19.45 Bragg seat on Heath I wasn't going to wqite any mors today but I've just seen a large crow chasing a smaller spamaowhawk, and the hawk swooping upward to evade it by supcrior manouverabilit - and I cannot resist noting it

There my be mistakes in that paragraph as I've not got my glasses. It will be interesting to see if thif gadget enablf me to write without seeing what I'm writing (or not much of it) but to write by feel of the hand movements - plus memory of what.s written and what's fomiug. Though I nornally waite without thinking more than say two to five words ahead. Perhaps furthem ahead now as the hh slows me down.

I can't see the cruw or the sparrowhawk.but I can here people playing a ball game in the distance. And over to my left ia a plane iw the stratosphere is (edving a slow curve of vapour trail in ite hazy blue sry as it slowlx turns from eastward to northwamd.

This is a good life if it not even with acl the suffering there is - which Vohn Cage quoted someone af sayiug is 'just the right amount'!

I like that - perhaps because I don.t experience suffering - when trings are difficult or friet itewing or sad ormiserable I don't think of it as suffering. I dislike the word, it seems to me too passive. Is that why I can never believe fully in Budhism=? '!life is suffering' seems to me to be a mistaken idea.

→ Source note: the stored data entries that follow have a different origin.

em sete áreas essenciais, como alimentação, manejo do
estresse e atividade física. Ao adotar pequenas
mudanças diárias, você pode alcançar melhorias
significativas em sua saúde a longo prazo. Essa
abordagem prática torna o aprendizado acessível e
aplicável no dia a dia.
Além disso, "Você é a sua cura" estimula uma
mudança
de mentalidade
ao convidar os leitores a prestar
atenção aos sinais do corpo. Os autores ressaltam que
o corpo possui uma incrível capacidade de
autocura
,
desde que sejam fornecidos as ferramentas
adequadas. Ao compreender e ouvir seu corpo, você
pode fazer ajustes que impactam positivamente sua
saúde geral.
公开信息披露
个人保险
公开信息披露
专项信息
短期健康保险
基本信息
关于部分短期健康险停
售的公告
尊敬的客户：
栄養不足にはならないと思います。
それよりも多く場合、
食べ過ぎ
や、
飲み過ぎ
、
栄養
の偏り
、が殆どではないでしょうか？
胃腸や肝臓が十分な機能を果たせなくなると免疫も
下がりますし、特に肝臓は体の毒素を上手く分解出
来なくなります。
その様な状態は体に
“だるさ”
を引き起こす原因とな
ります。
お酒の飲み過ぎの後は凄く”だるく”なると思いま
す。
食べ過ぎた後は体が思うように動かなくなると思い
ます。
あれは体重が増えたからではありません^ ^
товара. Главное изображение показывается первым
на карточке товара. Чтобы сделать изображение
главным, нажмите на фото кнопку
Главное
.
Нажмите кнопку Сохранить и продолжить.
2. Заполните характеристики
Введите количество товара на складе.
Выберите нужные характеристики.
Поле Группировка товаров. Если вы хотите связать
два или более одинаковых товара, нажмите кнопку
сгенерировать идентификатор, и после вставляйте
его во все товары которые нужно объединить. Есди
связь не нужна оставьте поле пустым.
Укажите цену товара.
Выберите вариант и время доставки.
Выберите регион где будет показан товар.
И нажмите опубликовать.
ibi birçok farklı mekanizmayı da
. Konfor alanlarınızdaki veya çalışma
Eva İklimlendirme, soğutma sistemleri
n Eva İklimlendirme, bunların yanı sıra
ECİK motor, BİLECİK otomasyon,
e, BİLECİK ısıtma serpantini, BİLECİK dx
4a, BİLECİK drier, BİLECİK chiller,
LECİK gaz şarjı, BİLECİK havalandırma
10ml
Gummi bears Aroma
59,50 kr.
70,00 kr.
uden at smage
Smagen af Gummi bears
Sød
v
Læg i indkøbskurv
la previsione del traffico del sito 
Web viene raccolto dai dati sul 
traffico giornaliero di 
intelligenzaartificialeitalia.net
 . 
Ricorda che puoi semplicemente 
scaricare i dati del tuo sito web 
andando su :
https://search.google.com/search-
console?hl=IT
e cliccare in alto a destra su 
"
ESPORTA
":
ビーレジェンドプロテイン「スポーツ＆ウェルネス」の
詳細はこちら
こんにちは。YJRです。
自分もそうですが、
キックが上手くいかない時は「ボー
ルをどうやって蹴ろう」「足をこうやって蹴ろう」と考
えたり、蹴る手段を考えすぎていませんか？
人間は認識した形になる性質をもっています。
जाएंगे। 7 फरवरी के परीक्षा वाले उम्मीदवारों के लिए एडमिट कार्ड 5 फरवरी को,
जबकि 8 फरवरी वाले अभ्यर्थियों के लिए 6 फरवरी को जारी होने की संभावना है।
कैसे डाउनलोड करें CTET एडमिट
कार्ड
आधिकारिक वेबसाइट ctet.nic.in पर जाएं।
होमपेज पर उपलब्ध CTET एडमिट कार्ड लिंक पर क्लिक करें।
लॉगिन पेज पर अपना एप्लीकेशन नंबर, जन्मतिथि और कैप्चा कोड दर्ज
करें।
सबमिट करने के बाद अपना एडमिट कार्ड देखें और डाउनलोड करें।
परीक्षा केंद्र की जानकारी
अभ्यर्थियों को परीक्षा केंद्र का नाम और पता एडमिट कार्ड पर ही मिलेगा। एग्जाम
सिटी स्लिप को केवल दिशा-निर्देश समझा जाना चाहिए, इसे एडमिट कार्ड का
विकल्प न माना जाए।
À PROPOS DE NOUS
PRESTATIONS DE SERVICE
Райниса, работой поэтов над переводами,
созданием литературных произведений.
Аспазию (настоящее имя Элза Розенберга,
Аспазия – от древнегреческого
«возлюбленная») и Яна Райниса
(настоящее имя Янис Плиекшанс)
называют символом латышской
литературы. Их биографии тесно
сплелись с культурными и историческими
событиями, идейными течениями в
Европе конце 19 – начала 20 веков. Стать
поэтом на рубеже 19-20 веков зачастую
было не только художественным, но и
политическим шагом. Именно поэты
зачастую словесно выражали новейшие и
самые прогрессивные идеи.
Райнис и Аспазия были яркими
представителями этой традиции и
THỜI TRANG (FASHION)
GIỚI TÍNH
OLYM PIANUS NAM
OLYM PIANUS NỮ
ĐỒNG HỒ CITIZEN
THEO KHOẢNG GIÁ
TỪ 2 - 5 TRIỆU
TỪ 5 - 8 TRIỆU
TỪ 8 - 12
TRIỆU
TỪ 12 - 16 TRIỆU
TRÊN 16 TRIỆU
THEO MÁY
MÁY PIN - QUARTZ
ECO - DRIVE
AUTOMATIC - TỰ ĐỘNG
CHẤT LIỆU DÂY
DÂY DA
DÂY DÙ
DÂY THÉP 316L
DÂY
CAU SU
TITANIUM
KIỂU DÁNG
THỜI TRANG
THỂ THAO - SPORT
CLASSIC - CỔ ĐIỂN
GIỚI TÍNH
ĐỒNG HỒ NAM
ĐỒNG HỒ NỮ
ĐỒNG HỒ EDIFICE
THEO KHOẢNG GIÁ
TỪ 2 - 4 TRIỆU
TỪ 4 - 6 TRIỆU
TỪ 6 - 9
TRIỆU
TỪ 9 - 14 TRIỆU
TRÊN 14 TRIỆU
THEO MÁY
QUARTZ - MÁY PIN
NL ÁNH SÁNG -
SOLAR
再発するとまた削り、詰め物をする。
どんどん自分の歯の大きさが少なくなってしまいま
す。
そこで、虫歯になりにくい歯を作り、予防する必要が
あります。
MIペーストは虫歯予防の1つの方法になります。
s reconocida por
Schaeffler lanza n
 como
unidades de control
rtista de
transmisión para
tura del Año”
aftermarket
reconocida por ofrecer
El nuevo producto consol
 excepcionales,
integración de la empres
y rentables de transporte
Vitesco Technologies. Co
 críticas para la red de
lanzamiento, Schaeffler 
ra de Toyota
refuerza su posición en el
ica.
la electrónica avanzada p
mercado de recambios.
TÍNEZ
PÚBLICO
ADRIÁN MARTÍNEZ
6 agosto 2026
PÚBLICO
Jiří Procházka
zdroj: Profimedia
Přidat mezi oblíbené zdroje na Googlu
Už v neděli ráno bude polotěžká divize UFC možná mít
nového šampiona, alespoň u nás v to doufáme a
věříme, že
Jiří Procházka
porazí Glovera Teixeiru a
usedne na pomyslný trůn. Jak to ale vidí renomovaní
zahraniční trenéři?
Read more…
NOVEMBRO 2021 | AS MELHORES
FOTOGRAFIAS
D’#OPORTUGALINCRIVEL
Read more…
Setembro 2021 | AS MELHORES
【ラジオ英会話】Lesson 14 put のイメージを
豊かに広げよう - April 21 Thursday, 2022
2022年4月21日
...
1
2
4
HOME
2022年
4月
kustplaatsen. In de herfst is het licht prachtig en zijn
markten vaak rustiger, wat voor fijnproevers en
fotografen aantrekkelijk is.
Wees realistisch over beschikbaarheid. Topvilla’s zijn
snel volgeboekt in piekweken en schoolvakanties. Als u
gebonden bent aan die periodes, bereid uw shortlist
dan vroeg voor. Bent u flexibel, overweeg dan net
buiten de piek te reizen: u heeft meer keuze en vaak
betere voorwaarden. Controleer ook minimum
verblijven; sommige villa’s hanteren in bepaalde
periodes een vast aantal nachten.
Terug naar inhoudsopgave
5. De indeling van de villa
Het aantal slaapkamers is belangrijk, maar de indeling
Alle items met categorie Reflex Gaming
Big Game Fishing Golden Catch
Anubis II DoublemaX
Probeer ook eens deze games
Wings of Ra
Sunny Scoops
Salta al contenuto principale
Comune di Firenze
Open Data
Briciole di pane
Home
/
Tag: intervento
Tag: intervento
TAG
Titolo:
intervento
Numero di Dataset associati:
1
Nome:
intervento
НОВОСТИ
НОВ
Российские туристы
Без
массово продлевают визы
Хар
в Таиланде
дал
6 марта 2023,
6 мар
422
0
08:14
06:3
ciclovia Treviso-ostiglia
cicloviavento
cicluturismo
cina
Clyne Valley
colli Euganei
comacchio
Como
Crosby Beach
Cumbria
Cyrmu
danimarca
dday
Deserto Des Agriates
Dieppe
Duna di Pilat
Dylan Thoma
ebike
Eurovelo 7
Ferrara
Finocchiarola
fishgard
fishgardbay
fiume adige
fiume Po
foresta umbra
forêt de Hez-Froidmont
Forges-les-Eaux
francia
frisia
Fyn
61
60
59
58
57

'Suffer little children to come unto me' sad Jesus. That's the meaning of the word that I can tolemate. He could have said 'allowwi. Ihem to come. So is 'suffering 'alcowing? And you don't have to allow it!

End of sermon on the bench i- his eovely evening... almost spoilt as it is for me by the-acressive sounds of people playing football or some such way of tryin



10.30 typing on a keyboard:
I can't resist leaving those spelling mistakes unchanged - they could not have been produced deliberately in any other way - and they are so poetic! So, despite the seriousness of what I was writing, I will leave this text as it is. Seriously. For everything is equal is it not?


Mark Twain is supposed to have said that the reason why the truth is stranger than fiction is that it doesn't have to get past an editor. So I resign from that role - at least for this piece...

...Except to add the chance-chosen colours.